New Delhi, June 20 (IANS) Weeks of violent anti-government protests have failed to stop Indian tourists and others from flocking to Bangkok, the capital of Thailand and one of the most compelling Asian destinations for globetrotters, especially shoppers.
Chattan Kunjara Na Ayudhya, director of Tourism Authority of Thailand (TAT), New Delhi, says Thailand’s tourism industry is resiliently getting into recovery mode after weeks of political turmoil in April-May that spilled on to the streets, leaving around 90 people dead.
According to latest figures released by TAT, the country received 6,563,099 visitors from January to May this year, registering a 16.07 percent year-on-year growth. From India alone, 277,393 tourists visited Thailand during this period.
TAT director Ayudhya, however, admits that the protests hit Bangkok when Indian tourist arrivals were at their peak.
‘India is among the primary short haul markets for us and we value Indian travellers. Yes, the tension surely came in when the Indian market holiday season was getting to its peak, but the positive side was that there were many repeat visitors who travelled to Thailand anyway by avoiding Bangkok and heading straight for our regional holiday spots,’ said Ayudhya.

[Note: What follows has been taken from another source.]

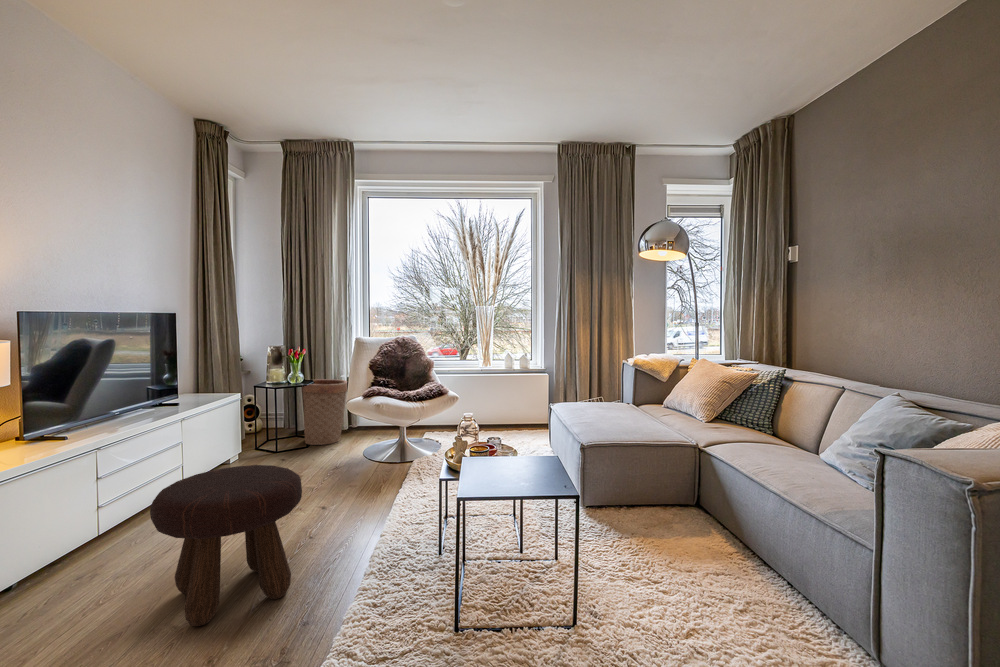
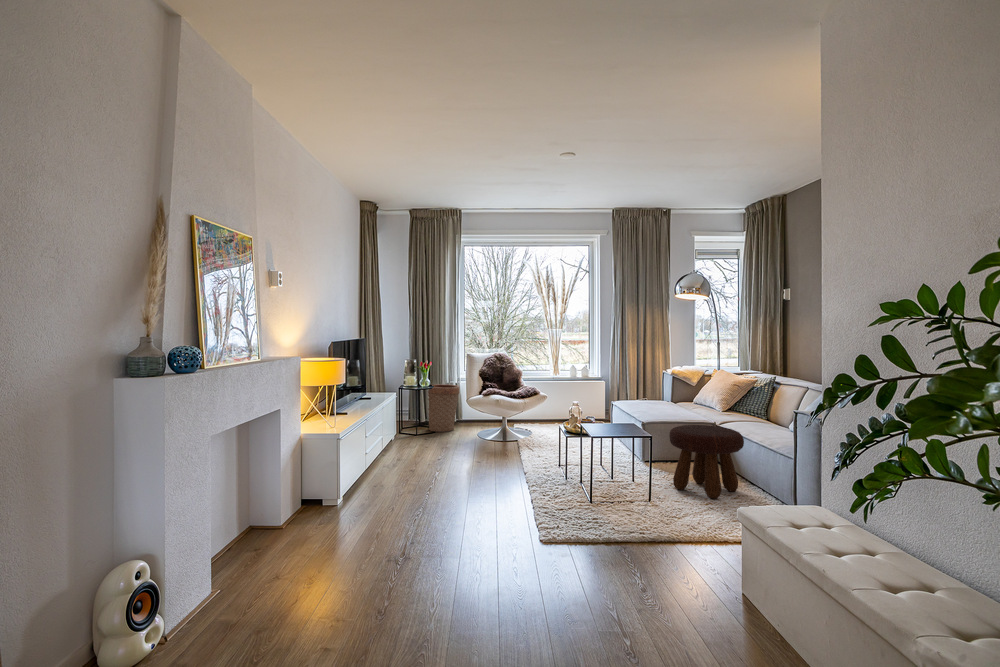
footstool: present [150,465,302,626] -> present [669,425,744,498]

Sanjay Varma, director, Senator Travels Pvt Ltd, told IANS: ‘Disturbances take place everywhere, but everything comes back to normalcy soon. People take precaution for 10-15 days and after that they go with the flow and forget such incidents.
‘Yes, there was a bit of pull down but to tell you from my personal experience, there was the wedding of a friend’s daughter in Bangkok during the protests and only the venue was changed from one hotel to another. Everything else went off peacefully. So people were visiting.’
Ayudhya said much of the recovery initiatives will be focussed towards the B2B (business-to-business) platform for a mutual interface between Thailand’s travel trade and the Indian trade fraternity.
That will mean new deals and packages for travellers with value additions like discounts, late check-outs and complimentary kids’ meals.
‘As the national tourist organisation, our immediate focus will be to work in joint cooperation with tour operators, airlines and tourist businesses to devise effective marketing strategy customised to respond to the demands of our global markets to tactically attract travellers,’ Ayudhya said.
To lure more consumers, hospitality groups like Amari are offering exclusive discount packages.
At Amari Watergate in Bangkok, you can opt for a minimum of two nights/three days at Rs.16,735 which also includes breakfast and dinner, besides welcome dinner. The kids can eat free with parents.
‘Looking ahead,’ Ayudhya said, ‘we are working towards recovery of tourist arrivals in the coming months and I am positive this will happen as the market has shown signs of returning to a healthy growth.’